The documented first arrival of American soldiers at Flossenbürg Concentration Camp was of the 90th Infantry Division at 10:30 A.M. on April 23, 1945. There is no documentation of the arrival of soldiers from the 97th Infantry Division, but there are several items that taken together indicate very strongly that various personnel of the 97th Infantry Division also were at the camp on April 23rd and probably were the first to arrive. There is anecdotal evidence of nine (9) individuals of the 97th that were there and with five (5) of them specifically identified. (This information was put together by Bob Hacker during several 97th M. P. Platoon reunions in the late 1990’s and from several telephone calls.)

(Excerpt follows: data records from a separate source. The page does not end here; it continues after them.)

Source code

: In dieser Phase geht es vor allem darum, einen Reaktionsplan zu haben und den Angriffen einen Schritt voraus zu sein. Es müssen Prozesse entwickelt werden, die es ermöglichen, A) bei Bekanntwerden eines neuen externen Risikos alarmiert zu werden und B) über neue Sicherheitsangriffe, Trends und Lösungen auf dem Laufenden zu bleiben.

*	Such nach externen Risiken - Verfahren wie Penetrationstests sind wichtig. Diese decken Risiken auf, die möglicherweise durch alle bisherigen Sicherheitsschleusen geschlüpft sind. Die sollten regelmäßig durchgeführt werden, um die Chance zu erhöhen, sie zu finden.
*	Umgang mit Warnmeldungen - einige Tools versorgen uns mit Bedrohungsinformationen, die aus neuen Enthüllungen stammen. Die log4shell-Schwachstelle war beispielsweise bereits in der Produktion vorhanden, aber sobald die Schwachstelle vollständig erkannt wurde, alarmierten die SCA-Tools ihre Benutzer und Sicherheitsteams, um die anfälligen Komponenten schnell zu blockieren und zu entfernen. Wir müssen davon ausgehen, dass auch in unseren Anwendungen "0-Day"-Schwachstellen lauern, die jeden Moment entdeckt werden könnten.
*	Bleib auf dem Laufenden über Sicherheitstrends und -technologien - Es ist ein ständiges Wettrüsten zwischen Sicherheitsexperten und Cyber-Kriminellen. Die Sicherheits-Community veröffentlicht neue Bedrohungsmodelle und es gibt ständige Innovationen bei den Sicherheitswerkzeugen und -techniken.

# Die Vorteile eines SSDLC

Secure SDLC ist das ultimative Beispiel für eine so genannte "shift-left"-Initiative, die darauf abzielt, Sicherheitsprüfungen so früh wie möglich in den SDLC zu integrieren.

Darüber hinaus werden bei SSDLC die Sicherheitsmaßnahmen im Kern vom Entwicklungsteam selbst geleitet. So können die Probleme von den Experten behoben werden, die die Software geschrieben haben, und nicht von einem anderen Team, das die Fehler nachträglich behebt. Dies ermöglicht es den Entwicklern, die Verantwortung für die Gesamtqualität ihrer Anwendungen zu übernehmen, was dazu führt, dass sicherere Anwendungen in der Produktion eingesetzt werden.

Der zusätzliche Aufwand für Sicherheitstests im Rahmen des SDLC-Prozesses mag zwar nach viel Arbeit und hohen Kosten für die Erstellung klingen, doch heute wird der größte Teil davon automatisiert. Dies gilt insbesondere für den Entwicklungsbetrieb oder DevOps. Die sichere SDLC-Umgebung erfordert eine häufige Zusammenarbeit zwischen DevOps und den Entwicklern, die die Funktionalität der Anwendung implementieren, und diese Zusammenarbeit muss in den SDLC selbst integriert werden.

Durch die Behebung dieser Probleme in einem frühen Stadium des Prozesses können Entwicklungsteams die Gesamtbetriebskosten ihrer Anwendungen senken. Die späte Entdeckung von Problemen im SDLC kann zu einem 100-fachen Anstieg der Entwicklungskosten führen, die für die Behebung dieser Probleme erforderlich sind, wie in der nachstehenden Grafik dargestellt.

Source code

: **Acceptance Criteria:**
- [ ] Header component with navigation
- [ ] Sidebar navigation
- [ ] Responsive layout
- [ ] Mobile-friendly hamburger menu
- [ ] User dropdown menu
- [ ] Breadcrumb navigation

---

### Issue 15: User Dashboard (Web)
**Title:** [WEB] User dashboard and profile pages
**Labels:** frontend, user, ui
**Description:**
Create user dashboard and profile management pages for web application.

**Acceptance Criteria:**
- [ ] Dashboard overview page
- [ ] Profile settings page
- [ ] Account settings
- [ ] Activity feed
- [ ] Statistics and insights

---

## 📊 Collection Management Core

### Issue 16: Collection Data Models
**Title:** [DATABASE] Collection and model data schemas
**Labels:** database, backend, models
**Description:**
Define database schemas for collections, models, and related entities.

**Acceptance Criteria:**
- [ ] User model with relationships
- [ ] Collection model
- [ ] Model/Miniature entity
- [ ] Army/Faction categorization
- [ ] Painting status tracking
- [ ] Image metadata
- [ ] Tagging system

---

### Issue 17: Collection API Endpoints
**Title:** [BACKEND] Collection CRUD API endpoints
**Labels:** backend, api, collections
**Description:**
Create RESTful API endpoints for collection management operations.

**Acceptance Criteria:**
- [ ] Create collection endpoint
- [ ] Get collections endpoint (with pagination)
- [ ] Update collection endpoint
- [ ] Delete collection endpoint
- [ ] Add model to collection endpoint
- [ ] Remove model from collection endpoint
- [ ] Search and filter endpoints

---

• From a copy of the log of the 2nd Battalion, 303rd Infantry Regiment, 97th Infantry Division there is an entry for 1800, 22 April, that states that they moved into position to relieve elements of the 2nd Cavalry and that the position was within the borders of Czechoslovakia. This information was received from Harold Brown, the Commanding Officer. The concentration camp was on the German side of the border, so this placed the Division forward of the camp.

• Ray Bartolo was one of a three member wire crew of the 365th Field Artillery Battalion, 97th Infantry Division. He specifically remembers being at Flossenbürg on 23 April. He has very specific memories of the camp and of talks with some of the former prisoners. Ray remembers the group at the gate was knocking off the gate lock when he and his group arrived.

• Fred Huber, a squad sergeant of the Military Police Platoon of the 97th Infantry Division, was at the camp with three jeeps; six people. Other M.P. members of the party were Russell Smith, Huber’s driver; Leonard Furnare; Allen Fink; and two others that are not identified. Huber and his squad were detailed to the 303rd Infantry Regiment for traffic control and other Military Police duties.

• Furnare remembers helping to knock off the lock on the camp gate. He also remembers the delousing building.

• Fred Huber remembers a colonel with a command car. After the gate was opened, some of the prisoners rushed out. The colonel had Huber and the others round them up so they could be deloused, be given medical care, and fed. This colonel was probably from the 90th Division and was the one who reported the "liberation" of Flossenbürg. The 97th had just completed their move from Soligen in the Ruhr area near Dusseldorf. For most moves division patches and identification of vehicles were removed to hinder German intelligence from identifying new units in their area. Without identification, most individuals would believe that everyone was from their division.

The above anecdotes indicate that the Huber party was probably the first American Army unit to arrive at the Flossenbürg Concentration Camp with the wire crew arriving a few minutes later. This was a casual encounter and not reported up either chain of command. The significance of the incident was not realized for almost 50 years. The 97th Division performed many duties at the camp. They treated the sick and dying; buried the dead; interviewed former prisoners and gathered evidence for trials of former camp officers and guards; etc. Brig. General Halsey, the commanding officer of the 97th Division inspected the camp as did General Hasbrouck, the commanding officer of the division artillery. Bob Hacker was at the camp with Sergeant Hrychewicz (Herky) who spoke Polish and Joe Tretter who spoke German plus probably some other members of Herky’s squad. They were probably there on April 24th or April 25th. Julian Noga, a survivor of the Flossenbürg Concentration Camp, designed a bronze plaque that expressed his gratitude to the 97th Infantry Division. He gave and dedicated the plaque on behalf of himself and all other survivors of the camp at the 50th Anniversary of the camp’s liberation on April 23, 1995.